For the most part we are/have been happy but we have had our meltdowns (I have occasionally been known to frequent the toilet to sob after I have asked a zillion times for something) and I have drunk copious amounts of Gin.
A huge positive from lockdown for me is hopefully more things will be available virtually. For example, meetings with teachers hopefully I won't actually have to go in unless it is very serious.
Another example of virtual things working in my favour is I did a parenting course over zoom, every Wednesday for 5 weeks.
Normally, it would have been open to me, but practically I wouldn't have been able to go. Before I became disabled, I loved taking courses like this and I wouldn't have thought twice about how many people would be on a course; how I could access it and whether there will be a suitable toilet. Yet these days, these are all the things that I worry about. It's just easier not to take part!
I was going to have big difficulties looking around secondary schools for my daughter, I still might. Despite really wanting to go, I won't get to go realistically unless it is virtual. I am therefore really hoping that they will have virtual tours of secondary schools.

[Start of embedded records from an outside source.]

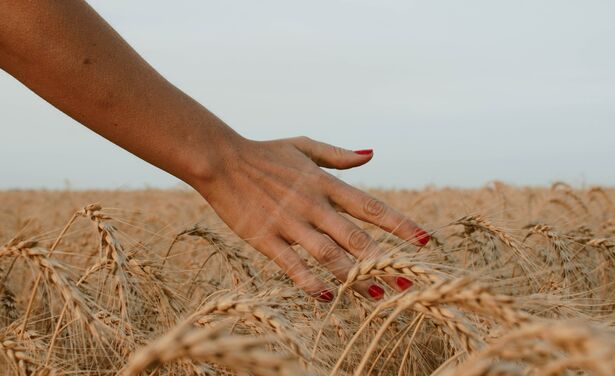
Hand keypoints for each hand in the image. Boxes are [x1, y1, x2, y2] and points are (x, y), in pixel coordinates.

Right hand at [190, 136, 429, 300]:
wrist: (221, 160)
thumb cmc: (265, 153)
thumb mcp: (304, 146)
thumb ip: (339, 155)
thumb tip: (372, 154)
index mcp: (325, 183)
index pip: (370, 207)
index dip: (400, 224)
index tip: (424, 241)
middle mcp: (312, 205)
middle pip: (356, 237)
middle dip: (385, 260)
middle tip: (410, 281)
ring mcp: (289, 223)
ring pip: (328, 255)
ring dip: (354, 277)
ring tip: (378, 295)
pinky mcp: (265, 238)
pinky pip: (292, 265)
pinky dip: (310, 281)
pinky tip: (328, 296)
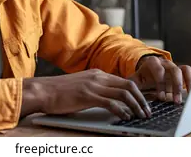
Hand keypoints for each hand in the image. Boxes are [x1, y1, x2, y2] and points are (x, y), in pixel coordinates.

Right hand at [21, 69, 151, 120]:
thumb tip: (110, 99)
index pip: (125, 80)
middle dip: (142, 99)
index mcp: (97, 74)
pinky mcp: (87, 96)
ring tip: (141, 116)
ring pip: (123, 93)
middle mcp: (98, 77)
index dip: (138, 92)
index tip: (144, 103)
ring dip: (135, 105)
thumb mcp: (81, 85)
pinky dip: (121, 110)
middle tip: (147, 111)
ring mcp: (93, 85)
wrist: (42, 91)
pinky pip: (110, 102)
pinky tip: (125, 117)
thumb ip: (95, 89)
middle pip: (129, 85)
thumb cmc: (59, 92)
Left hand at [128, 56, 190, 104]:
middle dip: (176, 86)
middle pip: (174, 70)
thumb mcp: (134, 82)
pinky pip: (189, 73)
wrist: (146, 74)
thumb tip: (129, 97)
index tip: (161, 97)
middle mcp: (164, 63)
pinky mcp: (180, 72)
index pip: (158, 69)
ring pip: (183, 70)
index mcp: (152, 63)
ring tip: (186, 98)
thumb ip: (132, 87)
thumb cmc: (140, 79)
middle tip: (176, 101)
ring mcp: (173, 66)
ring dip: (186, 84)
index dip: (160, 82)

Hopefully I'll be no different from everyone else (which is all I want). I don't like the idea of everyone else getting a 'real' tour and me having to be grateful for what I can get…so we'll see.
Back in March I posted a time table which we followed religiously and it really worked for us. Structure was key for us. Although everyone is different and I think we all deserve a huge pat on the back for just surviving.
Overall, I'm very impressed that we got through to September with minimal help (being disabled) and my husband having (suspected) Coronavirus back in April.
Yay us all - bring on future holiday's now.